X = df.drop('target', axis=1)
y = df['target']

# Create 70/30 split for training and testing
X_train, X_test, y_train, y_test = train_test_split(X, y, test_size=0.3, random_state=42)

print("Training samples:", X_train.shape[0])
print("Test samples:", X_test.shape[0])

---

## 5. Train a Simple Classifier

- Use DecisionTreeClassifier for interpretability and ease of use (industry-standard starting point).
- Fit the classifier on the training data.

In [None]:
from sklearn.tree import DecisionTreeClassifier

model = DecisionTreeClassifier(random_state=42)
model.fit(X_train, y_train)

---

## 6. Evaluate Classifier Performance

- Predict labels for the test set and evaluate performance using accuracy, confusion matrix, and classification report.
- Discuss what these metrics mean and how they are used in industry.

In [None]:
from sklearn.metrics import accuracy_score, confusion_matrix, classification_report

y_pred = model.predict(X_test)
print("Accuracy:", accuracy_score(y_test, y_pred))
print("Confusion Matrix:\n", confusion_matrix(y_test, y_pred))
print("Classification Report:\n", classification_report(y_test, y_pred, target_names=iris.target_names))

---

## 7. Interpret Results and Identify Pitfalls

- Review metrics and discuss possible sources of error (overfitting, class imbalance, insufficient features).
- Encourage students to consider ethical and transparent reporting (avoid overclaiming accuracy, document data prep and decisions).

---

## 8. Practical Exercise

- Adjust the max_depth hyperparameter of the DecisionTreeClassifier and observe any changes in accuracy.
- Try using another model (e.g., LogisticRegression) and compare results.

In [None]:
# Change tree depth
model2 = DecisionTreeClassifier(max_depth=2, random_state=42)
model2.fit(X_train, y_train)
print("Accuracy with max_depth=2:", accuracy_score(y_test, model2.predict(X_test)))

---

## 9. Reflection and Industry Application

- Discuss how similar steps are used in real AI projects for classifying large-scale data (images, text, etc.).
- Highlight importance of transparent, well-documented processes for professional roles.
- Prompt: What issues might occur with larger, messier real-world datasets?

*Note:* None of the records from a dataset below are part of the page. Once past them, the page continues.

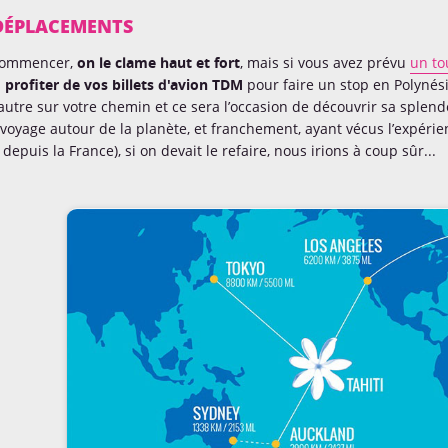
 DÉPLACEMENTS
commencer,
on le clame haut et fort
, mais si vous avez prévu
un to
s
profiter de vos billets d'avion TDM
pour faire un stop en Polynési
autre sur votre chemin et ce sera l’occasion de découvrir sa splen
voyage autour de la planète, et franchement, ayant vécus l’expérien
 depuis la France), si on devait le refaire, nous irions à coup sûr...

How could you address them?

---

## 10. Troubleshooting and Best Practices

- Always check for missing data and proper class balance before training.
- Random seeds (random_state) ensure reproducibility.
- Use comments and clear variable names; document all steps and decisions.
- Save your notebook regularly and annotate key outputs.

---

## 11. Summary and Next Steps

- Today, you built a complete (if simple) supervised ML pipeline from data exploration to model evaluation.
- Next week, you will work with more complex datasets and advanced model selection.
- Review your notebook and practice repeating the workflow with another open dataset from scikit-learn (e.g., wine, breast cancer).
- Prepare questions and challenges for discussion.

---

## 12. Assessment Link

- The skills practiced today will be part of your Week 14 applied ML assessment using a UCI Machine Learning dataset.
- Ensure you save your notebook and notes for future reference and possible reassessment.